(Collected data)
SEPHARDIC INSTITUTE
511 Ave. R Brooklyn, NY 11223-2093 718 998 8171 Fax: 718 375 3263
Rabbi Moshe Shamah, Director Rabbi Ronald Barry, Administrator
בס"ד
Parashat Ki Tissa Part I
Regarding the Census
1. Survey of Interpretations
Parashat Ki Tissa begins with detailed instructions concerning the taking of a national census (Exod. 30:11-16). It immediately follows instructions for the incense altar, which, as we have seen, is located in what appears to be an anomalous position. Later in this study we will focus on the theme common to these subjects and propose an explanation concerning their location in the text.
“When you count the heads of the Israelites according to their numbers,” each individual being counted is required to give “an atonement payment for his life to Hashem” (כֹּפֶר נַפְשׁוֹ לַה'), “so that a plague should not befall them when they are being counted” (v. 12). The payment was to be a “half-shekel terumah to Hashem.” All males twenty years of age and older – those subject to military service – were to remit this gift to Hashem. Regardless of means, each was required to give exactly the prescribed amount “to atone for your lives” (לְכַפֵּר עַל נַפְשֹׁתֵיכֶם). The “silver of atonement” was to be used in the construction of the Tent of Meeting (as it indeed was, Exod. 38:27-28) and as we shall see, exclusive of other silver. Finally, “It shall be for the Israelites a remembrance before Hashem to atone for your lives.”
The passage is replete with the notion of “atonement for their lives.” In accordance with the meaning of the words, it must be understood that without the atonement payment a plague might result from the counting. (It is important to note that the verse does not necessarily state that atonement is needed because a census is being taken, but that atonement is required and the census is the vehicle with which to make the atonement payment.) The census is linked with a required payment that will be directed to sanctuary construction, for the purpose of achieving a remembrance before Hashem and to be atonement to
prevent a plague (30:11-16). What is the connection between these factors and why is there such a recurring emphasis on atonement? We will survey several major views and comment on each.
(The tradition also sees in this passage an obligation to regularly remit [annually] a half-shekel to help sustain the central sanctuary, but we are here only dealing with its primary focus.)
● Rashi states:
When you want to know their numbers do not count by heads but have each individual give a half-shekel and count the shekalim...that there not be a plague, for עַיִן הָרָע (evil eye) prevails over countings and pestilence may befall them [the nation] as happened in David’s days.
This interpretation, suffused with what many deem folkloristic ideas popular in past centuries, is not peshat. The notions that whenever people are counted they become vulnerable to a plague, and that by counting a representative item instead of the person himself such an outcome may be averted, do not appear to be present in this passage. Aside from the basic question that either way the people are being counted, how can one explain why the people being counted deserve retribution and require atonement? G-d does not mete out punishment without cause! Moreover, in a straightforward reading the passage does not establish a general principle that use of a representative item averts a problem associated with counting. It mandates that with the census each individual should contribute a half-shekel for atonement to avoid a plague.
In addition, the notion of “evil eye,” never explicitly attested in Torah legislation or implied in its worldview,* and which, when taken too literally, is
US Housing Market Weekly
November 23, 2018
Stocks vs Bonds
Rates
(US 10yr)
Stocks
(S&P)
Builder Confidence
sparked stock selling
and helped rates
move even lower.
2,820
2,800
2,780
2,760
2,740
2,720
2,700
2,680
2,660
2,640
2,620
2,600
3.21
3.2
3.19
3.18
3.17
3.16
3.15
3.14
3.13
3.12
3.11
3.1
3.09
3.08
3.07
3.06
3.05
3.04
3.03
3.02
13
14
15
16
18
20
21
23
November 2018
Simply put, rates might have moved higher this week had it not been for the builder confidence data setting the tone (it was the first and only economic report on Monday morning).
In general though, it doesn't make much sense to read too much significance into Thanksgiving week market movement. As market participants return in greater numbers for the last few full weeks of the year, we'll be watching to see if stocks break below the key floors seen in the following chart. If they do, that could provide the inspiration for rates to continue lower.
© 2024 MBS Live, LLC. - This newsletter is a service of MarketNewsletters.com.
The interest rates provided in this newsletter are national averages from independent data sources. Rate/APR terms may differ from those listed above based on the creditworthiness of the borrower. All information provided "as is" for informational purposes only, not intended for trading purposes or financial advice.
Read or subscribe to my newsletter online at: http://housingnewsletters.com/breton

▶ [What you will do]
When you output the entries, keep every line exactly as it appears above.

▶ [Solution for this problem]
SEPHARDIC INSTITUTE
511 Ave. R Brooklyn, NY 11223-2093 718 998 8171 Fax: 718 375 3263
Rabbi Moshe Shamah, Director Rabbi Ronald Barry, Administrator
בס"ד
Parashat Ki Tissa Part I
Regarding the Census
1. Survey of Interpretations
Parashat Ki Tissa begins with detailed instructions concerning the taking of a national census (Exod. 30:11-16). It immediately follows instructions for the incense altar, which, as we have seen, is located in what appears to be an anomalous position. Later in this study we will focus on the theme common to these subjects and propose an explanation concerning their location in the text.
“When you count the heads of the Israelites according to their numbers,” each individual being counted is required to give “an atonement payment for his life to Hashem” (כֹּפֶר נַפְשׁוֹ לַה'), “so that a plague should not befall them when they are being counted” (v. 12). The payment was to be a “half-shekel terumah to Hashem.” All males twenty years of age and older – those subject to military service – were to remit this gift to Hashem. Regardless of means, each was required to give exactly the prescribed amount “to atone for your lives” (לְכַפֵּר עַל נַפְשֹׁתֵיכֶם). The “silver of atonement” was to be used in the construction of the Tent of Meeting (as it indeed was, Exod. 38:27-28) and as we shall see, exclusive of other silver. Finally, “It shall be for the Israelites a remembrance before Hashem to atone for your lives.”
The passage is replete with the notion of “atonement for their lives.” In accordance with the meaning of the words, it must be understood that without the atonement payment a plague might result from the counting. (It is important to note that the verse does not necessarily state that atonement is needed because a census is being taken, but that atonement is required and the census is the vehicle with which to make the atonement payment.) The census is linked with a required payment that will be directed to sanctuary construction, for the purpose of achieving a remembrance before Hashem and to be atonement to
prevent a plague (30:11-16). What is the connection between these factors and why is there such a recurring emphasis on atonement? We will survey several major views and comment on each.
(The tradition also sees in this passage an obligation to regularly remit [annually] a half-shekel to help sustain the central sanctuary, but we are here only dealing with its primary focus.)
● Rashi states:
When you want to know their numbers do not count by heads but have each individual give a half-shekel and count the shekalim...that there not be a plague, for עַיִן הָרָע (evil eye) prevails over countings and pestilence may befall them [the nation] as happened in David’s days.
This interpretation, suffused with what many deem folkloristic ideas popular in past centuries, is not peshat. The notions that whenever people are counted they become vulnerable to a plague, and that by counting a representative item instead of the person himself such an outcome may be averted, do not appear to be present in this passage. Aside from the basic question that either way the people are being counted, how can one explain why the people being counted deserve retribution and require atonement? G-d does not mete out punishment without cause! Moreover, in a straightforward reading the passage does not establish a general principle that use of a representative item averts a problem associated with counting. It mandates that with the census each individual should contribute a half-shekel for atonement to avoid a plague.
In addition, the notion of “evil eye,” never explicitly attested in Torah legislation or implied in its worldview,* and which, when taken too literally, is
US Housing Market Weekly
November 23, 2018
Stocks vs Bonds
Rates
(US 10yr)
Stocks
(S&P)
Builder Confidence
sparked stock selling
and helped rates
move even lower.
2,820
2,800
2,780
2,760
2,740
2,720
2,700
2,680
2,660
2,640
2,620
2,600
3.21
3.2
3.19
3.18
3.17
3.16
3.15
3.14
3.13
3.12
3.11
3.1
3.09
3.08
3.07
3.06
3.05
3.04
3.03
3.02
13
14
15
16
18
20
21
23
November 2018
Simply put, rates might have moved higher this week had it not been for the builder confidence data setting the tone (it was the first and only economic report on Monday morning).
In general though, it doesn't make much sense to read too much significance into Thanksgiving week market movement. As market participants return in greater numbers for the last few full weeks of the year, we'll be watching to see if stocks break below the key floors seen in the following chart. If they do, that could provide the inspiration for rates to continue lower.
© 2024 MBS Live, LLC. - This newsletter is a service of MarketNewsletters.com.
The interest rates provided in this newsletter are national averages from independent data sources. Rate/APR terms may differ from those listed above based on the creditworthiness of the borrower. All information provided "as is" for informational purposes only, not intended for trading purposes or financial advice.
Read or subscribe to my newsletter online at: http://housingnewsletters.com/breton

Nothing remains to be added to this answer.